A.: One could perhaps say that the reasons are historical--that these time periods were established in the early days of cement and concrete testing and have persisted ever since.However, there seem to be good reasons that these time periods were chosen. One of the practical considerations in selecting testing ages is to avoid ages that fall on weekends. By selecting ages such as 7 and 28 days the test age will fall on the same day of the week as the day on which the test specimens were made--usually not a weekend.
On this basis, starting with multiples of 7 as being good ages, the question becomes
The curve in which compressive strength is plotted against age is generally of the form shown in the figure.
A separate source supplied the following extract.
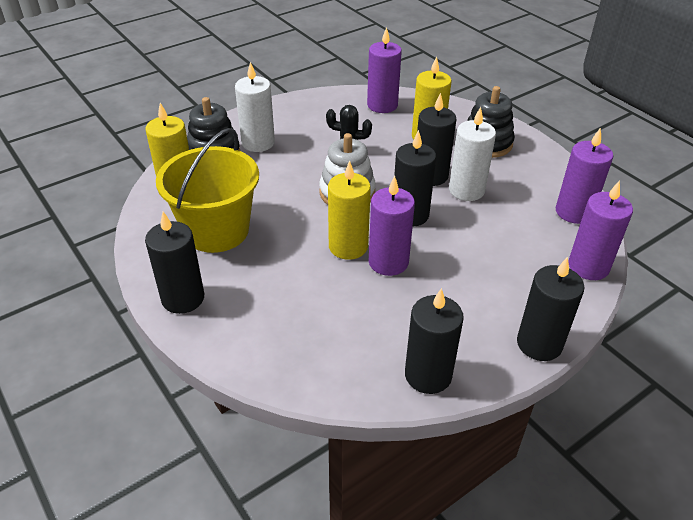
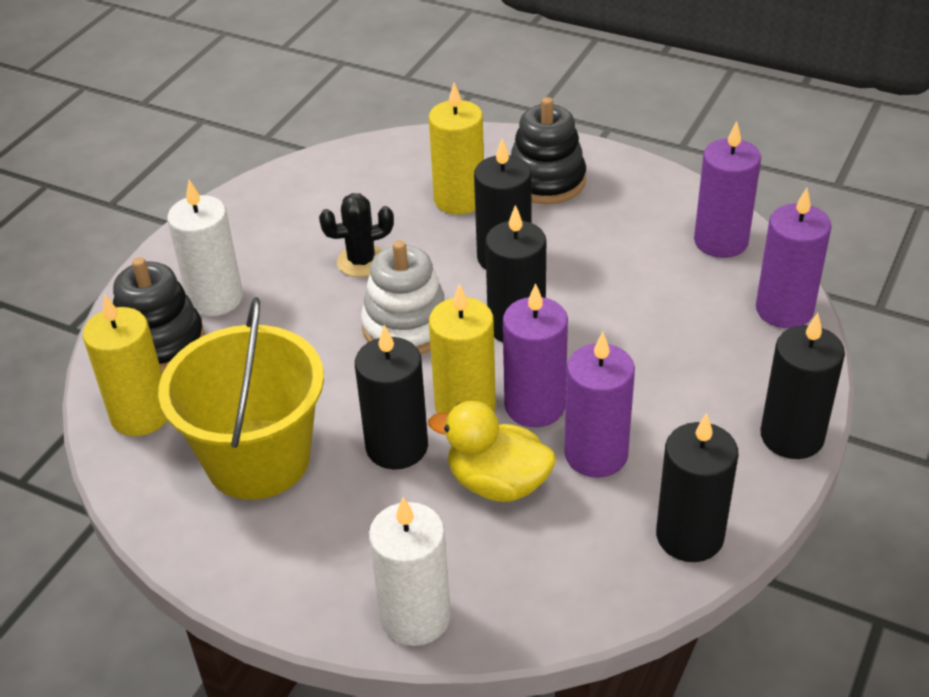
camera: 25 degrees left, 0 degrees up
black candle [145,212,204,314] -> black candle moved to [355,325,428,470]
purple candle [367,27,402,113] -> purple candle moved to [564,332,635,478]
white candle [449,107,496,201] -> white candle moved to [369,497,451,646]
none -> yellow duck [428,401,556,502]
As can be seen, enough strength has usually been attained by age 7 days to give some indication of whether the concrete is gaining strength at a satisfactory rate; so 7 days is a useful age at which to test. (Age 14 days is also sometimes used when an accurate record of the shape of the strength curve is needed.) Age 28 days gives a good clue to the strength that will be achieved by the end of the period of most rapid strength gain (see figure), so 28 days is a useful multiple of 7 days at which to test. Consequently, concrete mixes are usually proportioned in terms of the strength they can develop at 28 days.
Interestingly enough, now that high-strength concretes (6000 to 10,000 psi) have come into use, high-strength mixes are commonly proportioned to meet their design strengths at 56 or 91 days instead of 28 days, since the full strength is ordinarily not needed as early as 28 days.One of the problems with testing at 28 days or later is that if the concrete does not meet the specified 28-, 56-, or 91-day strength it may have been a part of the structure for a long time before its deficiency becomes known. This problem has led to some reliance on accelerated methods of strength testing.